** 課題内容 1 **
Ruijieについての文章を、「日本国内ではこれまでWi-F」から「ケーラーも現在、評価中だ」。」までの部分すべて、一字も変えずに書き写しなさい。
** 課題内容 2 **
Ruijieについての文章を読んで、次の問いに答えなさい。
(a) Ruijieはいつ、どこで設立されたか。
(b) 2020年第4四半期、Ruijieは中国ネット企業市場で何%のシェアを占めたか。
(c) 高橋克己氏はルイジエネットワークスジャパンで何を務めているか。

** 選択本文 **
__________

Ruijie Networks(ルイジエネットワークス、以下Ruijie)は、2000年に中国・福建省で設立されたネットワーク機器ベンダーだ。データセンター(DC)向けスイッチやWi-Fi6製品、5G CPE(宅内通信装置)など多彩なラインナップを揃え、2019年には日本市場にも参入した。
日本国内ではこれまでWi-Fi製品を主軸に展開しており、知名度もまだ低いRuijieだが、グローバルではDCスイッチのシェアをグングン高めている。背景にあるのは、いわゆる“ハイパースケーラー”からの支持だ。
Ruijieのホワイトボックススイッチは中国のアリババグループやテンセント、そしてLinkedIn等のグローバルインターネット企業トップ20社のうち半数以上が採用している。DCスイッチは2018年の中国市場参入後、毎年販売が倍増。2020年第4四半期には中国ネット企業市場で43%シェアと一時トップに立った。成長率では他社を全く寄せ付けていない。ルイジエネットワークスジャパンでODM/OEMビジネス長を務める高橋克己氏によれば、「中国でのホワイトボックススイッチのシェアは80%以上。配車サービス大手の滴滴出行(DiDi)、TikTokのByteDance、チャイナテレコムにも入っている。北米のハイパースケーラーも現在、評価中だ」。

__________

** 抽出データ **
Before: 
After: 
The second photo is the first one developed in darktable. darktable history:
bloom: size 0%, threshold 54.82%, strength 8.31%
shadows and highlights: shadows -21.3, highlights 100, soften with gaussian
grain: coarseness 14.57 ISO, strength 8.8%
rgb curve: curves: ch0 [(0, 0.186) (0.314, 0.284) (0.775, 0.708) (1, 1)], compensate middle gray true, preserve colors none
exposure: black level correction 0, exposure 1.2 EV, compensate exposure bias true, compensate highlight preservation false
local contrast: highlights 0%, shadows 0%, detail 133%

__________

** 実行結果 1 **
日本国内ではこれまでWi-Fi製品を主軸に展開しており、知名度もまだ低いRuijieだが、グローバルではDCスイッチのシェアをグングン高めている。背景にあるのは、いわゆる“ハイパースケーラー”からの支持だ。
Ruijieのホワイトボックススイッチは中国のアリババグループやテンセント、そしてLinkedIn等のグローバルインターネット企業トップ20社のうち半数以上が採用している。DCスイッチは2018年の中国市場参入後、毎年販売が倍増。2020年第4四半期には中国ネット企業市場で43%シェアと一時トップに立った。成長率では他社を全く寄せ付けていない。ルイジエネットワークスジャパンでODM/OEMビジネス長を務める高橋克己氏によれば、「中国でのホワイトボックススイッチのシェアは80%以上。配車サービス大手の滴滴出行(DiDi)、TikTokのByteDance、チャイナテレコムにも入っている。北米のハイパースケーラーも現在、評価中だ」。

** 実行結果 2 **
(a) 2000年に中国・福建省で設立された。
(b) 43%のシェアを占めた。
(c) ODM/OEMビジネス長を務めている。